I was standing on the corner of a busy street getting ready to cross when a small hand entered mine. I looked down into the open eyes of Rolando, a four-year-old boy who visits he school daily with his mother for lunch. That simple act completely disarmed me. That social barrier we carry in public was dissolved in seconds with trust this little boy placed in me to bring him across the street. His mother trailed behind us as we crossed. On the other side we all stood facing each other with Rolando still holding my hand. In the other he carried a box of candy, which he was trying to sell by the piece to people in the street. I asked the Senora where they were going, and she pointed in the opposite direction I was heading. I freed my hand from his warm clutch and placed my other on the top of his head and said, “I will see you later.” He looked up into my eyes, making it hard to walk away.
I call him Tiger, because often he comes into the shop after lunch and is a force to reckon with. Whatever we are doing he wants to do. If we are nailing, he grabs the hammer out of the hands of the bigger boys and starts hammering. They try to discipline him in Quechea, but it rarely works. His persistence is something else. I have learned to give him a small hammer and nails and some scrap wood and let him have at it. That boy has some skills. If he bends a nail by a miss hit, he pulls it out, straightens it with the hammer and sends it home. The chicos from the dorm get a big kick out of him. They love to rough him up, wrestling and kick boxing with him. How they laugh enjoying his fierceness in rough play.

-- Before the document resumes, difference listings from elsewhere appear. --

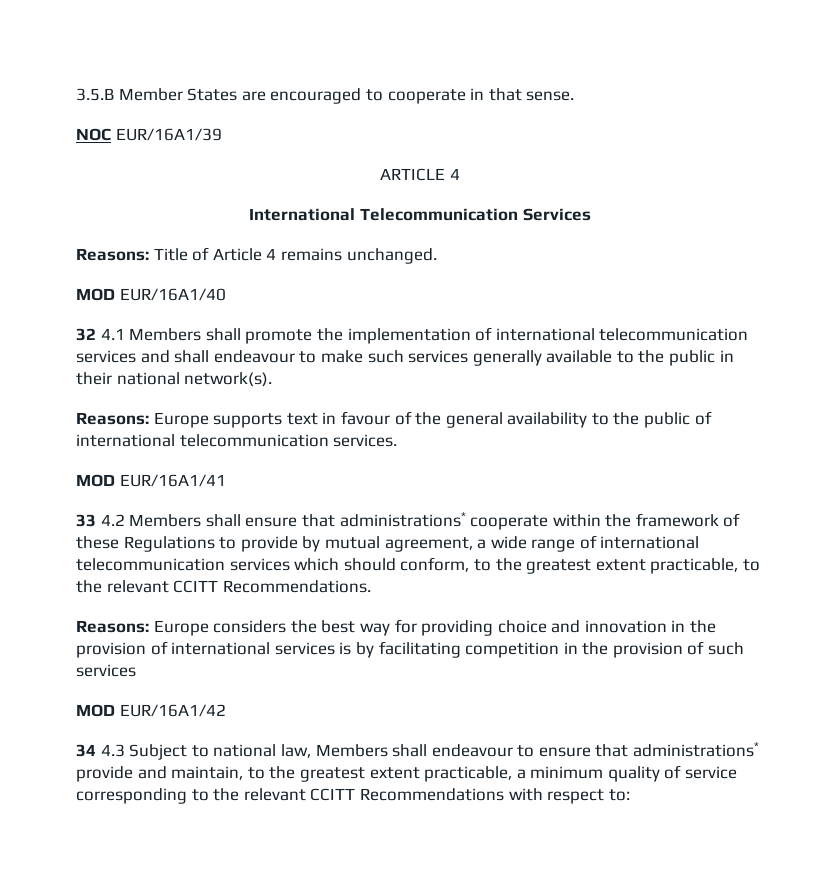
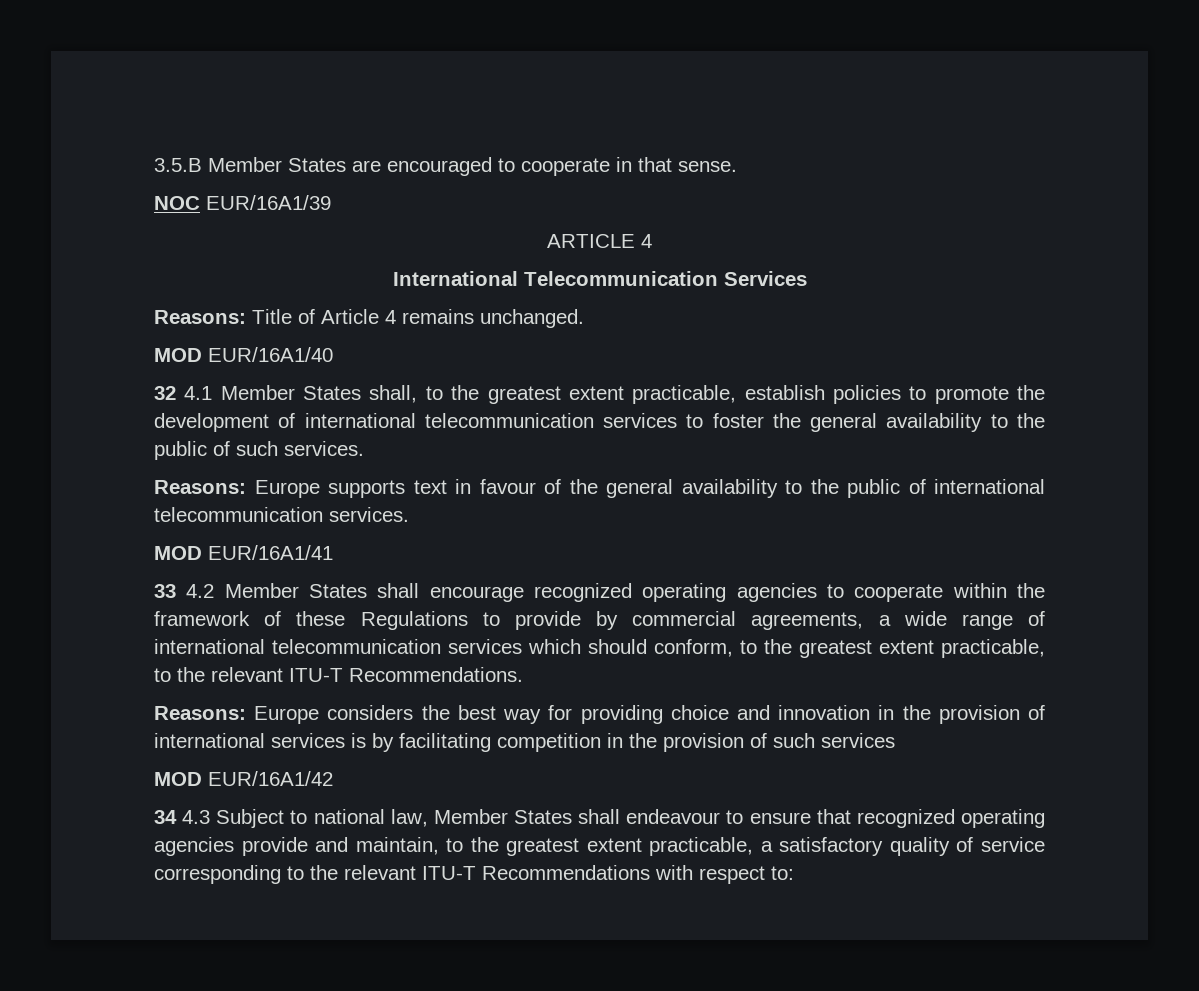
[129,328,241,341] Members shall -> [220,385,927,404] Member States shall, to the greatest extent practicable, establish policies to
[347,327,749,344] [76,350,734,366] [76,372,273,387] implementation of international telecommunication services and shall endeavour to make such services generally available to the public in their national network(s). -> [154,413,1045,432] [154,441,364,460] development of international telecommunication services to foster the general availability to the public of such services.
[129,512,466,527] Members shall ensure that administrations* -> [224,583,844,602] Member States shall encourage recognized operating agencies to
[324,536,473,552] mutual agreement, -> [632,611,864,630] commercial agreements,
[173,580,219,593] CCITT -> [289,668,343,682] ITU-T
[315,744,388,757] Members -> [433,809,572,824] Member States
[633,742,760,757] administrations* -> [856,809,1045,828] [154,837,234,856] recognized operating agencies
[530,766,604,779] minimum -> [779,837,884,856] satisfactory
[310,788,356,801] CCITT -> [422,866,476,880] ITU-T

When I was sitting on the bench in the shop he asked if he could sit on my lap. Normally they don’t ask, they just make their way there. I wrapped my arms around him and held him tight, knowing that’s what he needed. He melted into me with no resistance. It was an overwhelming experience. At the same time, I felt both empowered by the complete trust and sad for the knowledge of why. Fifty percent of the population in Sucre is below the age of eighteen. The street in the morning and evenings before and after school is a river of Yutes. They come to Sucre from the countryside for the schools. There is no work to speak of here, so their fathers are far off in places like Santa Cruz working the sugar cane fields or in Argentina picking grapes and in some cases in Spain working illegally and sending money home. Or the father has run off starting a new family with another woman. The kids are with their mothers or aunts or grandmothers, and some are alone living in shacks out by the airport. The kids’ need for male comfort is overwhelming at times. All the men at Nanta give what they can but it is very sad. The needs are endless. I could go on about the negatives of the adult world here but I won’t. If there is anything I have learned from these kids it is that regardless of the hardships before you, you greet each day with a smile and look to the sun.